-- INFORMATION SHOWN follows --
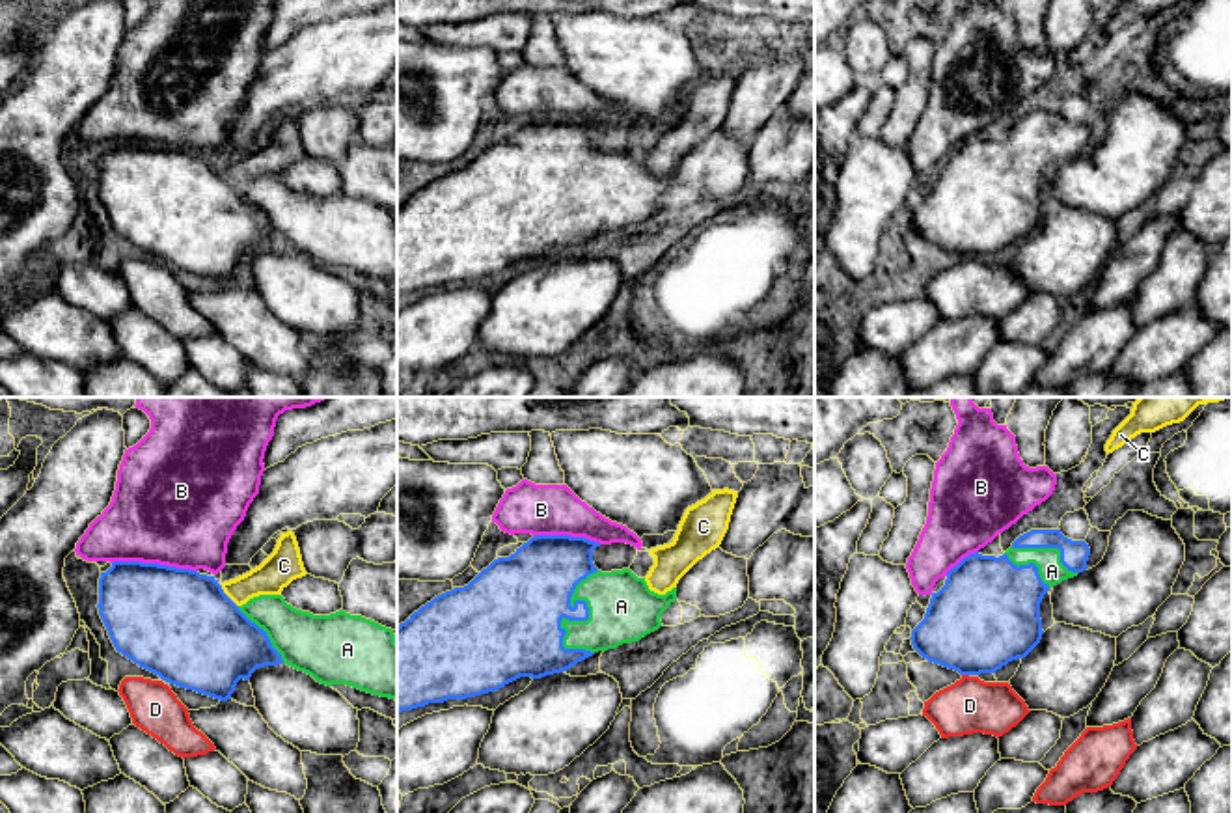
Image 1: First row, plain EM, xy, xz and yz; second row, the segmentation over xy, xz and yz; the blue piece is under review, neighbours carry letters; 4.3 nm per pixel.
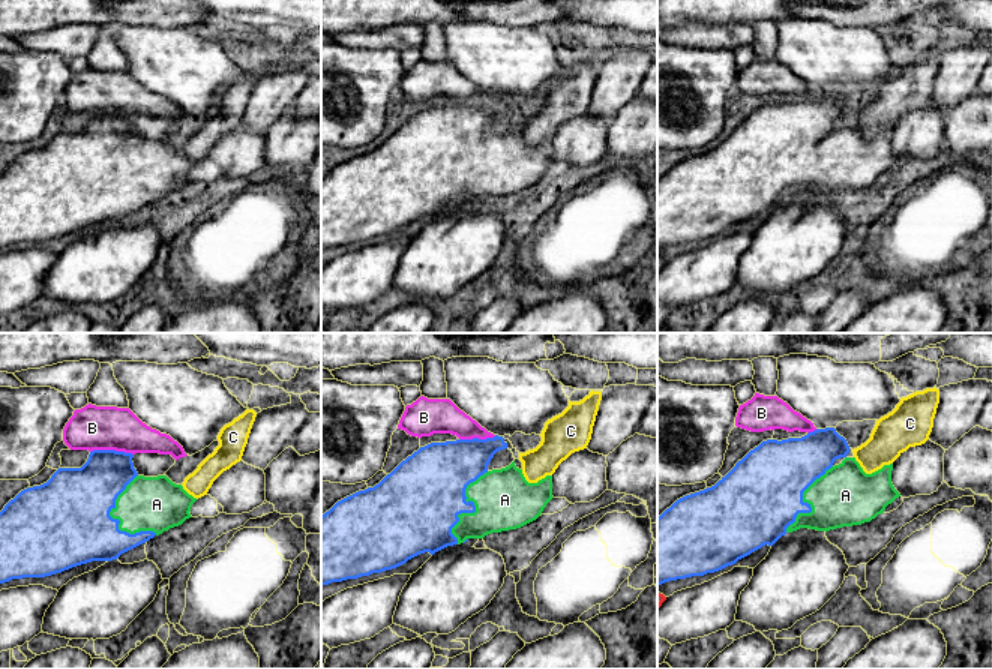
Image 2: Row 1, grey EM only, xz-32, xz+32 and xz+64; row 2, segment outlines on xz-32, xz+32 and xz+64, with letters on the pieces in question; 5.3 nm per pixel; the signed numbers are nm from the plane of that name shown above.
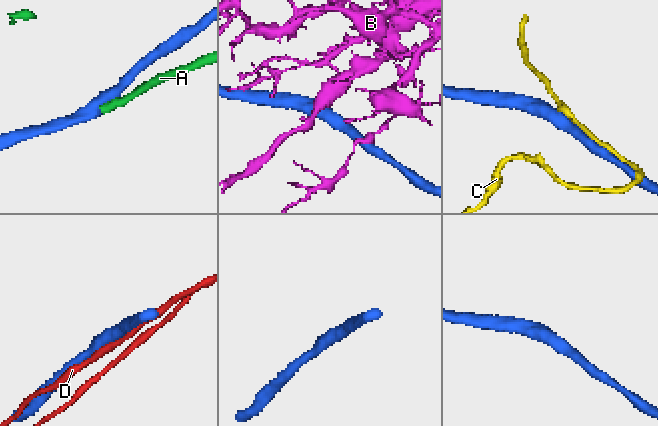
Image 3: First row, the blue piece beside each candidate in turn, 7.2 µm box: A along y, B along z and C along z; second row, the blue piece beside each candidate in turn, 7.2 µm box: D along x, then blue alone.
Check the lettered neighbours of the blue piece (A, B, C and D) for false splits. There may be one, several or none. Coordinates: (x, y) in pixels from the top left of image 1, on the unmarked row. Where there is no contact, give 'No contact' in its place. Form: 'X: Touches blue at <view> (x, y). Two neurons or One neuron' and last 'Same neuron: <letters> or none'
A: Touches blue at xz (588, 196). One neuron
B: Touches blue at xy (155, 146). Two neurons
C: Touches blue at xy (228, 179). Two neurons
D: Touches blue at yz (966, 256). Two neurons
Same neuron: A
-- INFORMATION SHOWN concluded --
- _YOUR TASK_:
Write out exactly the lines of the material above, starting with the first and finishing with the line that contains "Image 3: First", without pictures.

- _REPLY_:
Image 1: First row, plain EM, xy, xz and yz; second row, the segmentation over xy, xz and yz; the blue piece is under review, neighbours carry letters; 4.3 nm per pixel.
Image 2: Row 1, grey EM only, xz-32, xz+32 and xz+64; row 2, segment outlines on xz-32, xz+32 and xz+64, with letters on the pieces in question; 5.3 nm per pixel; the signed numbers are nm from the plane of that name shown above.
Image 3: First row, the blue piece beside each candidate in turn, 7.2 µm box: A along y, B along z and C along z; second row, the blue piece beside each candidate in turn, 7.2 µm box: D along x, then blue alone.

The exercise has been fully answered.